Mountain lions do not have a designated mating season like other wild animals. Instead, they have a 27-day estrus cycle that is triggered whenever females are not nursing or raising dependent kittens.
“When females are done nursing, they have dependent young for up to 4 months, and at some point when those dependent young can function on their own, the female enters estrus again,” said Johnston.
The female then breeds again, and after a 3-month gestation period, will give birth to 2 to 4 kittens. Kittens spend about 24 months together with their mother before dispersing from their mother’s home range to be on their own.
“For the vast majority of a female mountain lion’s life, she will have dependent young,” said Johnston.
After dispersing from a mother’s home range as a young animal, lions will travel hundreds, if not thousands, of miles as they figure out where they want to call home.

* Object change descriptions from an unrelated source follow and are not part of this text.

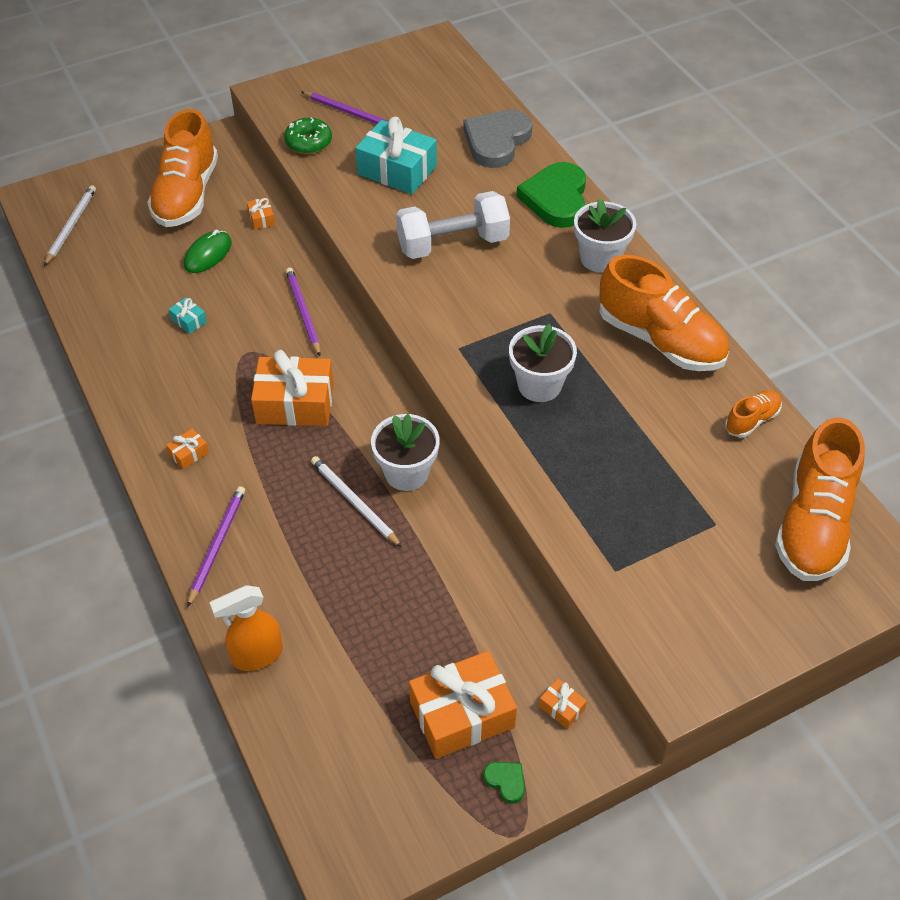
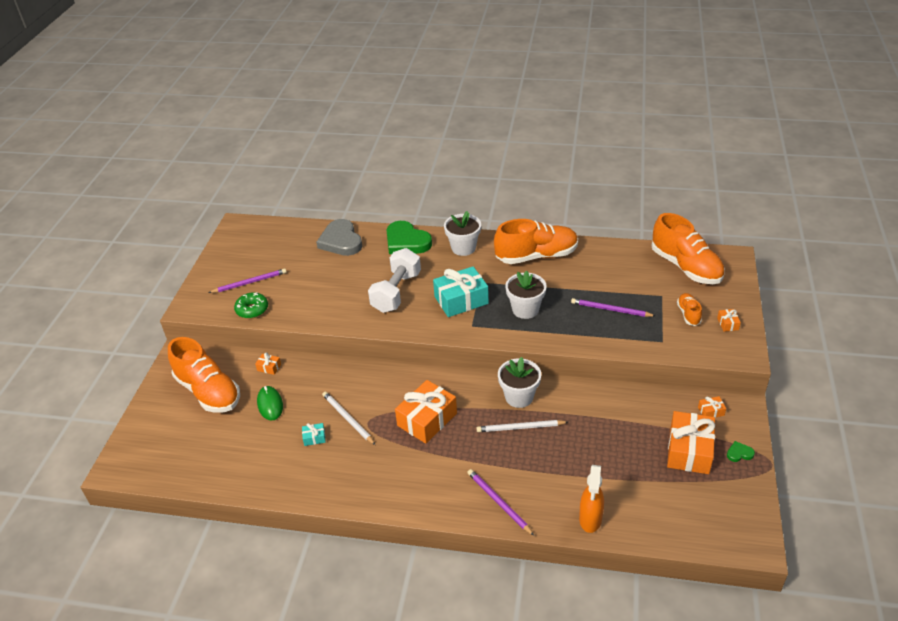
camera: 50 degrees left, 10 degrees down
white pencil [44,185,96,266] -> white pencil moved to [322,392,375,445]
orange gift [166,428,209,469] -> orange gift moved to [717,309,741,332]
purple pencil [286,268,321,356] -> purple pencil moved to [571,298,655,317]
turquoise gift [355,117,437,194] -> turquoise gift moved to [433,267,489,317]
orange shoe [725,390,782,438] -> orange shoe moved to [677,293,702,326]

They will then establish a home range of their own – an area around an epicenter from which they will not traverse beyond.
The average adult female home range size is about 150-400 square miles. The average adult male home range size is about 200-700 square miles.
“In my career, I’ve studied a lot of different carnivores’ home range sizes. For example, the Gray Fox has a home range size of about 1-2 square miles, while the Ringtail Cat has a home range of about 40 square miles, despite being much smaller. It’s interesting to learn about different life strategies and how different animals have different home ranges; it all relies on what they’re eating, and what they’re living on,” said Johnston.
Why do mountain lions have such a big home range? Prey availability. More specifically, deer availability.
A typical lone, adult mountain lion finished one deer in about 90 hours. A pack of 4 can eat an entire deer in 24 hours.
“There is a huge energetic demand on the adult female mountain lion to hunt and kill an adult deer every day or two in order to feed her kittens. You can’t do that within one square mile; if you tried to, you would quickly kill all the deer in that area and then starve. That’s why these lions have home ranges of hundreds of square miles, so that they can encompass enough area to be able to make laps and kill deer without wiping the deer population out,” said Johnston.
Female home range size is therefore dictated directly by prey availability. This is very much observable and quantifiable; for example, in areas where deer population density is really high, female mountain lions can have home ranges of only 17 square miles. However, when deer population density is very low, females can have home ranges of up to 500 square miles.
In contrast, the male home range size is directly dictated by female availability.
“The males will travel alone, going around and checking in on females with whom they’ve mated. They do this to make sure that their kittens are growing and carrying on their DNA, and to see if they are able to mate with those females again,” said Johnston.
While females instinctively know which offspring is theirs, males only can identify potential offspring through recognizing female mothers they’ve mated with. If a male mates with a female 3 months prior and then sees her with kittens, he assumes they are his.
With this in mind, males make constant laps around the range of females they’ve mated with in order to check in on them and interpret their status.
The main evolutionary drive for male mountain lions is therefore to pass on their genes, while for females it is to keep offspring alive and raise them.
“Counting and tracking the adult females is probably therefore the most important part of studying mountain lion behavior, since everything else is based around that,” explained Johnston.
The Eastern Sierra Interpretive Association Winter Adventure Series will host talks at the Mammoth Lakes Welcome Center every Thursday evening through March 3. The next talk is on February 17 at 7 p.m. featuring Brooke Maushund and Anika Ramey, both ski patrollers and climbers. The Talk is titled “Alone in the Mountains”, and the two speakers will describe how their love for being in the mountains has defined their lives.